| Task objective |
Output every line of the material exactly, omitting images.

##### Data shown

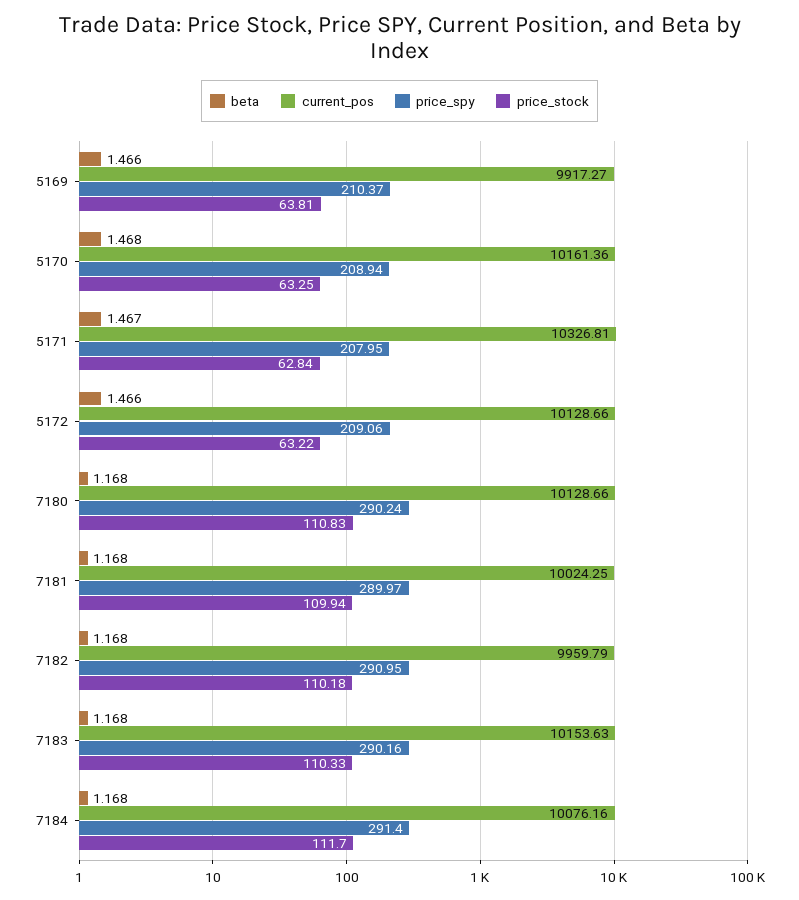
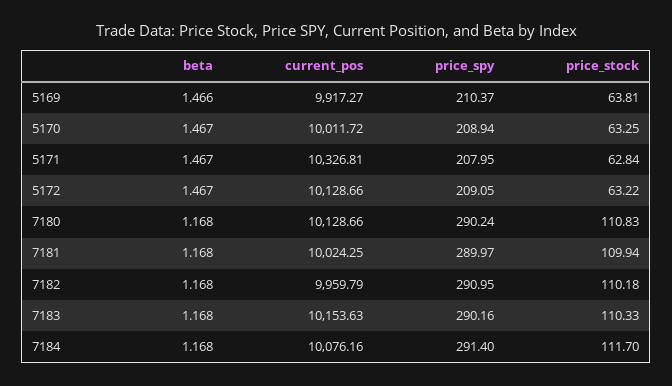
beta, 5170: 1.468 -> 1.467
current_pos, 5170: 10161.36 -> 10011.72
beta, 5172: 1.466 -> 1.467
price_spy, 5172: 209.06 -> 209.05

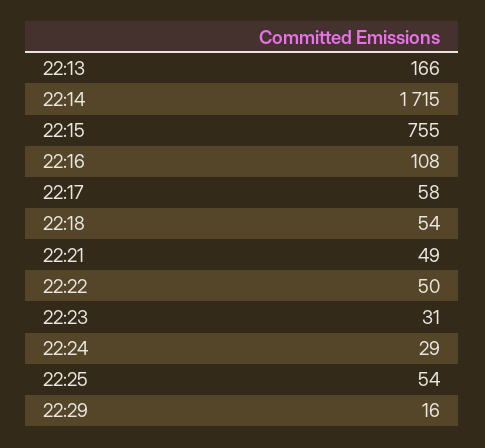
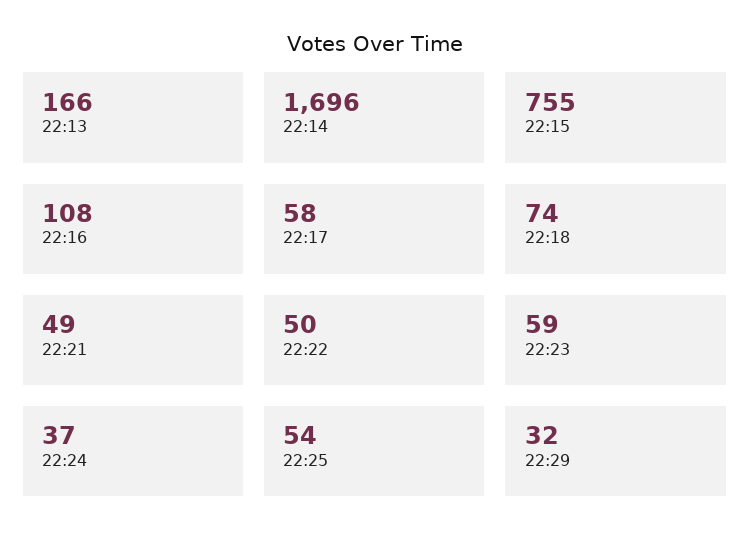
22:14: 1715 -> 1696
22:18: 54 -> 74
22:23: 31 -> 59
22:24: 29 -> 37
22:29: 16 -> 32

##########

| Response to this exercise |
beta, 5170: 1.468 -> 1.467
current_pos, 5170: 10161.36 -> 10011.72
beta, 5172: 1.466 -> 1.467
price_spy, 5172: 209.06 -> 209.05

22:14: 1715 -> 1696
22:18: 54 -> 74
22:23: 31 -> 59
22:24: 29 -> 37
22:29: 16 -> 32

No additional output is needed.